━━━ EXERCISE INPUT
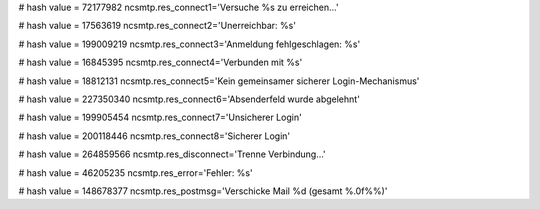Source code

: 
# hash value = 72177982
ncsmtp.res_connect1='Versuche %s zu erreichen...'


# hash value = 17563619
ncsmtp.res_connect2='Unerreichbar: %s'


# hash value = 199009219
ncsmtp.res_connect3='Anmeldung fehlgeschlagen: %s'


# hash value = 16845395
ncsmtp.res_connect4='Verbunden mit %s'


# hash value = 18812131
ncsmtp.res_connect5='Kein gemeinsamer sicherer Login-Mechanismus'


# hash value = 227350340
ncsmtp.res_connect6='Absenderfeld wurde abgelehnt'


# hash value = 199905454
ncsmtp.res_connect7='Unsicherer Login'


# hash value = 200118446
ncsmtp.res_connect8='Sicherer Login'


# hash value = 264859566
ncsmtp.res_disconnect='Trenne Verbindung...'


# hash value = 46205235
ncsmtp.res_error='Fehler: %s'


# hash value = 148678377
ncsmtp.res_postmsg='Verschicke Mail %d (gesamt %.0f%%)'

━━━━━━
━━━ EXERCISE INPUT
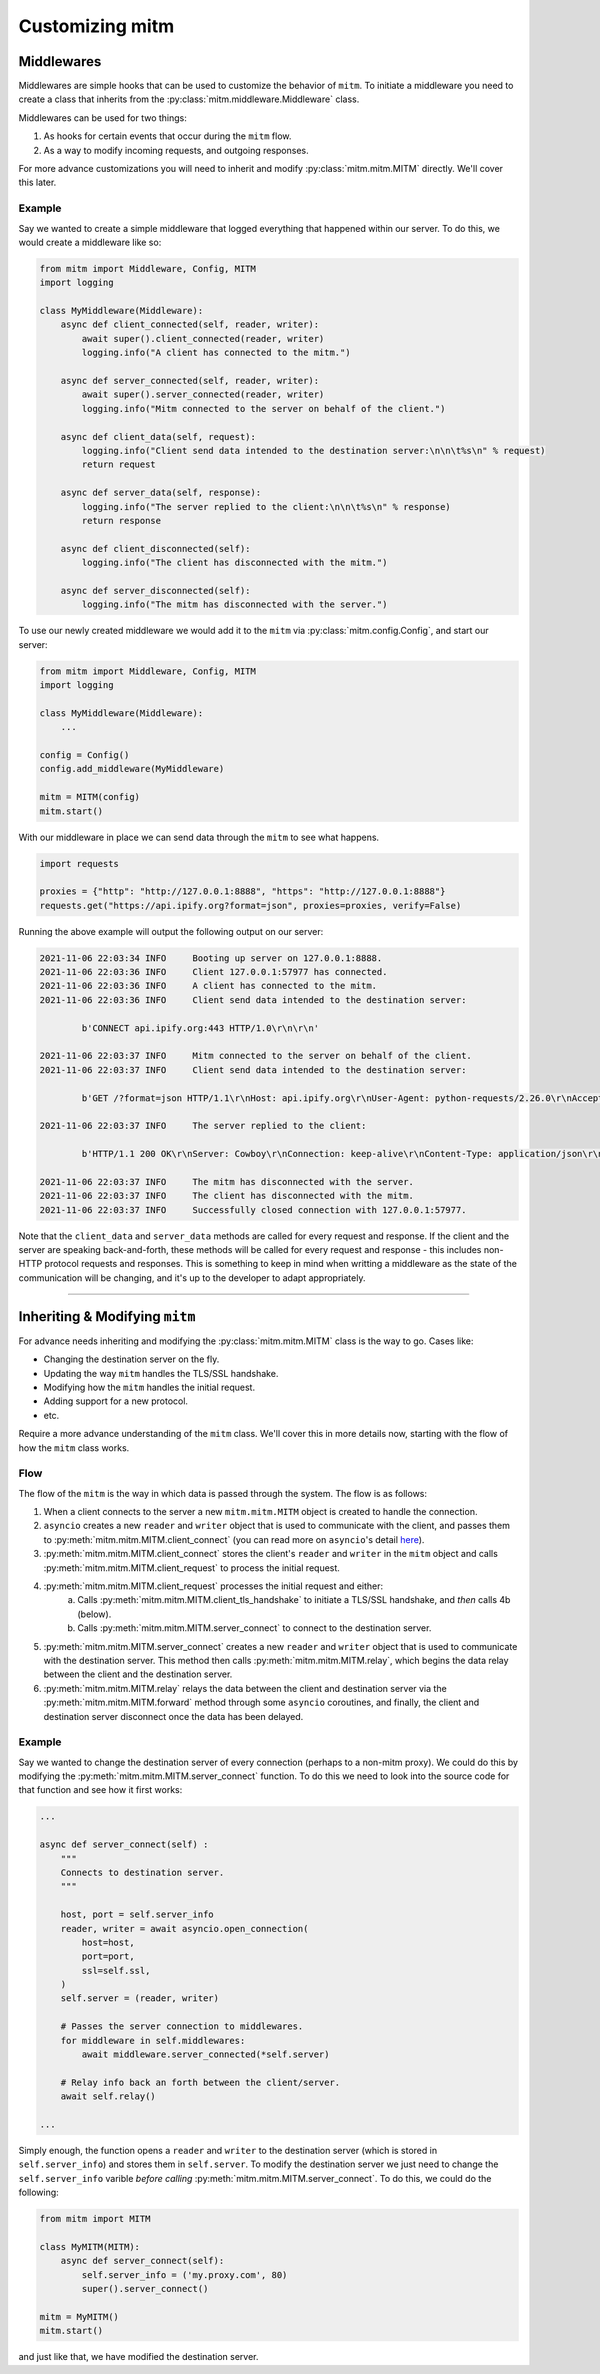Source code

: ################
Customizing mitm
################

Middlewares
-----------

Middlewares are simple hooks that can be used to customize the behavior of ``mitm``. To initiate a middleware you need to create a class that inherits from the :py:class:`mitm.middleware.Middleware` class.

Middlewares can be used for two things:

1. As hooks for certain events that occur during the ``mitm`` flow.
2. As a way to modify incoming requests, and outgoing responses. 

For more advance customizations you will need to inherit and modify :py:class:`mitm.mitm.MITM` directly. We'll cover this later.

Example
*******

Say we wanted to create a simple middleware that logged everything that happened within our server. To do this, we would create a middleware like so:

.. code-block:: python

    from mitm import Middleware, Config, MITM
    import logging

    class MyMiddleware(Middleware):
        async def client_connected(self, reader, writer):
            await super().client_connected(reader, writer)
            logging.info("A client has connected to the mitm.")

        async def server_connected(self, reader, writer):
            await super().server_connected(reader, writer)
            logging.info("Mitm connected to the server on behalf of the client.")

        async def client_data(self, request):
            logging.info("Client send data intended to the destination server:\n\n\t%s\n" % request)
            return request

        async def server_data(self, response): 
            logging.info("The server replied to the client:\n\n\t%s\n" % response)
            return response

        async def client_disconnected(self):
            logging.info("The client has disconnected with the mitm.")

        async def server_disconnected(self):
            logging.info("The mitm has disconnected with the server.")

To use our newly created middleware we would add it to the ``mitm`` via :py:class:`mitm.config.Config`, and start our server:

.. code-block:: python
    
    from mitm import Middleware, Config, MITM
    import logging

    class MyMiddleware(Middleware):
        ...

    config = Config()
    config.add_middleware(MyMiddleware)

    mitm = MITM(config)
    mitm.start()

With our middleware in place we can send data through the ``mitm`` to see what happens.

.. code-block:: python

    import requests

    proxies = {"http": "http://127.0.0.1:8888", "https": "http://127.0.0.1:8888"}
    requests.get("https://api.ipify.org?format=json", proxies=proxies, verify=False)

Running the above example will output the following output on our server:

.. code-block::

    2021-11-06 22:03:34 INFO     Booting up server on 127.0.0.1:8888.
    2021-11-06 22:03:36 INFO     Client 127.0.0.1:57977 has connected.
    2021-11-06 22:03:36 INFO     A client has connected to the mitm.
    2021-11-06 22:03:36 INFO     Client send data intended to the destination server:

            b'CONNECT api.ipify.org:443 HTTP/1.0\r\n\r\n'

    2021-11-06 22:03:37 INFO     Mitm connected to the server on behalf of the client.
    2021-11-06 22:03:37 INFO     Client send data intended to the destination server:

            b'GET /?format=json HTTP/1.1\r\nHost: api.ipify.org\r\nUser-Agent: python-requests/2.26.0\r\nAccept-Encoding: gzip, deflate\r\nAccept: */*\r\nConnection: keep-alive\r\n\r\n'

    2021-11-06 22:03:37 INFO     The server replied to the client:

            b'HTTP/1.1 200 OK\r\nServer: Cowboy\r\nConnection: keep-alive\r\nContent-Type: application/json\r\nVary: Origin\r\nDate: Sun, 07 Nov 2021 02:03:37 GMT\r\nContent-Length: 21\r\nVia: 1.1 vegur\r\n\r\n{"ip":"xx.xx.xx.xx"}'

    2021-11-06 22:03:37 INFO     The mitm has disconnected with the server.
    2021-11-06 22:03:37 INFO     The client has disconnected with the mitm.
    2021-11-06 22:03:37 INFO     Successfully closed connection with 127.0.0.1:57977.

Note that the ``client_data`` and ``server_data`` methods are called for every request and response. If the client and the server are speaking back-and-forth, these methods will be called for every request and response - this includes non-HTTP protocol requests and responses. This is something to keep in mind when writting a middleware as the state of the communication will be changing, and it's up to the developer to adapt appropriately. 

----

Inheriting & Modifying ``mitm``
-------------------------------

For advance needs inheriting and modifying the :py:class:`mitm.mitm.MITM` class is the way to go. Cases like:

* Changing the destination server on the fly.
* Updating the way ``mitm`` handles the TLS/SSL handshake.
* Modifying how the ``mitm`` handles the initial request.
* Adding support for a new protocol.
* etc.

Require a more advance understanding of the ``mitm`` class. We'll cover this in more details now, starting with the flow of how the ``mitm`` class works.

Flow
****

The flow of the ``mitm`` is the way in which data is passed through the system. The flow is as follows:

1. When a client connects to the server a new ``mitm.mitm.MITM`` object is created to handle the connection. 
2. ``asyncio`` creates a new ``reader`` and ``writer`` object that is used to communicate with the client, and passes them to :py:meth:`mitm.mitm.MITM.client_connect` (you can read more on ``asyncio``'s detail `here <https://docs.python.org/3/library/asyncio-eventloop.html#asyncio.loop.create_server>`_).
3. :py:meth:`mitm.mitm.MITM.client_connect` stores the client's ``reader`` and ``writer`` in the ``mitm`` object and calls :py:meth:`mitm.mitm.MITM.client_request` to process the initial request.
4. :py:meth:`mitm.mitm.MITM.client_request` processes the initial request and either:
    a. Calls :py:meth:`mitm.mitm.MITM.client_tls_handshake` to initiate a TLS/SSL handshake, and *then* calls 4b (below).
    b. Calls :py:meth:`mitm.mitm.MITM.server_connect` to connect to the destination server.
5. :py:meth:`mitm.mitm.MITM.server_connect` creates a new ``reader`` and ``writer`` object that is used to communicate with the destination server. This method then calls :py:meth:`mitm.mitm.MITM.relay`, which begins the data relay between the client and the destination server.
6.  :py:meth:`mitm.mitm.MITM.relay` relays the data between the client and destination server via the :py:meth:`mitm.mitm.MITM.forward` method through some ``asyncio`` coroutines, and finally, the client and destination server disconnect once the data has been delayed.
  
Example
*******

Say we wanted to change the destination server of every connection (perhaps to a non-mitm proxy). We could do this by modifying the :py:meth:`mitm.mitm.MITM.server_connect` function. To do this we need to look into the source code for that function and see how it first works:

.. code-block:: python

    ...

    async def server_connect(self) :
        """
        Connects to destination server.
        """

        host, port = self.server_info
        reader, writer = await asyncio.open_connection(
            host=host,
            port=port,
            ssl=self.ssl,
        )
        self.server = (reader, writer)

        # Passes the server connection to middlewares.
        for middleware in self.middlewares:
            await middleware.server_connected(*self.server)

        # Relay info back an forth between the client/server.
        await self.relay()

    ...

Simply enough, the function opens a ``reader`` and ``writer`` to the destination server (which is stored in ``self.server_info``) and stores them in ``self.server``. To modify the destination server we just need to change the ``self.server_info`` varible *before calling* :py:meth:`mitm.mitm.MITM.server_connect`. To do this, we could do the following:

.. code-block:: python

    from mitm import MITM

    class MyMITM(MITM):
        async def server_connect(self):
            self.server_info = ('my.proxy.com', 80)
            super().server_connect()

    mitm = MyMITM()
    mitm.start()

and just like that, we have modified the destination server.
━━━━━━
→ **YOUR TASK**: Scan the records above for the word "hooks". Show each line in which it appears.

→ **THE ANSWER**:
Middlewares are simple hooks that can be used to customize the behavior of ``mitm``. To initiate a middleware you need to create a class that inherits from the :py:class:`mitm.middleware.Middleware` class.
1. As hooks for certain events that occur during the ``mitm`` flow.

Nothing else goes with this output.